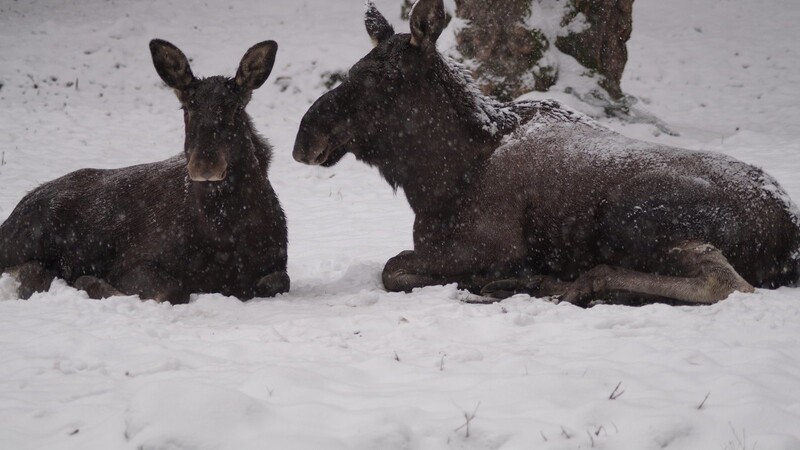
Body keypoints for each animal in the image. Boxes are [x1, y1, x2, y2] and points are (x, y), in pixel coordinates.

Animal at [0, 38, 288, 304]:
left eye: (237, 107)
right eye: (187, 107)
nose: (205, 164)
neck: (225, 235)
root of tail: (14, 213)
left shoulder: (276, 266)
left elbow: (276, 282)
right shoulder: (131, 263)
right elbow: (174, 289)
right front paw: (90, 282)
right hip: (27, 239)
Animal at [294, 0, 800, 306]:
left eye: (382, 78)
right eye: (356, 69)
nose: (304, 138)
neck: (436, 180)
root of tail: (787, 227)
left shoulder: (491, 245)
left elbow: (393, 268)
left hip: (632, 217)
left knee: (725, 281)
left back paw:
——————————
*ACTIVITY*.
Output the full material above exactly, leaving every picture out.

*RESULT OF THIS EXERCISE*.
Body keypoints for each animal in the image. Boxes are [x1, y1, x2, y2] and points are (x, y), in pixel coordinates.

Animal at [0, 38, 288, 304]:
left eye: (237, 107)
right eye: (187, 107)
nose: (205, 164)
neck: (225, 235)
root of tail: (14, 213)
left shoulder: (276, 266)
left elbow: (276, 282)
right shoulder: (131, 263)
right elbow: (174, 289)
right front paw: (90, 282)
right hip: (27, 239)
Animal at [294, 0, 800, 306]:
left eye: (382, 78)
right eye: (356, 69)
nose: (304, 138)
neck: (436, 180)
root of tail: (787, 227)
left shoulder: (491, 245)
left elbow: (393, 268)
left hip: (632, 217)
left knee: (725, 281)
left back paw:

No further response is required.